JazzRock, Dezember 2021
GONG SPLAT ist das neue Instrumentalwerk von JOHN DWYER und damit natürlich auch ein improvisiertes Soloalbum. Und wie wir es erwarten, ist die Platte mit einer Wand voller Geräusche gefüllt, die wie ein Richtrad wild und ungestüm herumwirbeln.

Wie The Fall, oder früher The Thermals, veröffentlicht auch John Dwyer regelmäßig dieselben Alben, die sich jedoch eindrucksvoll von seinem eigenen und dem anderer unterscheiden. Der Titel seiner neuesten Platte scheint eher eine Anspielung auf die Band Gong als auf das Instrument zu sein, da es ein bisschen die skurrile Space-Rock-Atmosphäre verkörpert und gleichzeitig die verrückte Seite der Jazz-Fusion vereint. Der eröffnende Titeltrack wendet Cuica und sengende Ausbrüche von Synthesizer- und Gitarren-Feedback auf einen schiefen, aber funky Groove an und setzt damit diesen wilden Ritt in Bewegung. 

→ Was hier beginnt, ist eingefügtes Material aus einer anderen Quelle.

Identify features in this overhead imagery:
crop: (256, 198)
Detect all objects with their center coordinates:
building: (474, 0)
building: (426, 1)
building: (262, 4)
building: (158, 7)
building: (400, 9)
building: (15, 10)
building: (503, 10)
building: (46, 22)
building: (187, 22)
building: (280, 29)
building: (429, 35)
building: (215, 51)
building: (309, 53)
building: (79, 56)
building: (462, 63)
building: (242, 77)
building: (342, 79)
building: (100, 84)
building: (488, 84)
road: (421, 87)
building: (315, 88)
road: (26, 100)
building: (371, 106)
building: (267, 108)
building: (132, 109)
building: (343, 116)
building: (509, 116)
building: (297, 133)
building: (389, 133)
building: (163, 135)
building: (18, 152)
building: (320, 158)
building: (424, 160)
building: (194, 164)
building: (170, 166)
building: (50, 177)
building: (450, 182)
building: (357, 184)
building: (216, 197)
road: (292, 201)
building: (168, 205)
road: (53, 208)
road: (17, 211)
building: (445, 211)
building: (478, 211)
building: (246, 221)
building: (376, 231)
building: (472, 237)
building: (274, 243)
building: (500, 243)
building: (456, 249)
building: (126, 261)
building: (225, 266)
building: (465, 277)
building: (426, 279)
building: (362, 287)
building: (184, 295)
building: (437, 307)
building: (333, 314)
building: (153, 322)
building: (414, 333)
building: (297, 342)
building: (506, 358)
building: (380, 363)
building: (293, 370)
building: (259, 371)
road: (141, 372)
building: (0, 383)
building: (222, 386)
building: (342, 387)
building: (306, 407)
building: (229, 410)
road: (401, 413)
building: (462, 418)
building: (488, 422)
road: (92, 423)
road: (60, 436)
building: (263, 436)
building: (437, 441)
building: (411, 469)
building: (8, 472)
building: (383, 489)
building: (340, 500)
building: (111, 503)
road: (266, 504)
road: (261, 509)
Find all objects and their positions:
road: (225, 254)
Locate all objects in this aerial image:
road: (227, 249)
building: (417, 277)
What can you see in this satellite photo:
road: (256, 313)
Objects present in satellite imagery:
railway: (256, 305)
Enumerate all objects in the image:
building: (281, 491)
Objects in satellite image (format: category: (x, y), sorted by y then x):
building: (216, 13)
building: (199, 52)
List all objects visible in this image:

„Cultivated Graves“ hat ein schnelleres Tempo, fühlt sich aber etwas weicher und distanzierter an, wobei Coates‘ hoffnungsvolle Bassline im Zentrum steht und alles andere in Wellen darum herum fließt. Das neunminütige „Yuggoth Travel Agency“ ist eine astrale Schlittenfahrt, die mit Glocken und sirenenartigen Synthesizern ausgestattet ist, die die entspannteste Stimmung des Albums aufrechterhält und es dennoch mit genug Lärm aufpeppt, damit es nie zu bequem wird. Die restlichen Tracks sind alle kürzer, aber „Hypogeum“ hat vielleicht den flüssigsten, feierlichsten Rhythmus auf der Platte, mit rauschenden Synths, die wie ein Twister auf der Kirmes um die Rhythmusgruppe rotieren.

Wer eher ein Rockfan als ein Jazzfan sind, erinnert die Ergebnisse der Improvisation dieser Crew vielleicht an Can oder an die abgelegenen Songs von Electric Ladyland. Es gibt sicherlich auch Tausende gültiger Jazz-zentrierter Referenzpunkte. Der Punkt ist, wer eine Vorliebe für groovige, schräge, aber übernatürlich fokussierte Zusammenkünfte von Musikern hat, die es besser wissen, als ihre Abenteuer an langweiligen Orten auszuleben, der sollte sich hier unbedingt mal einklinken.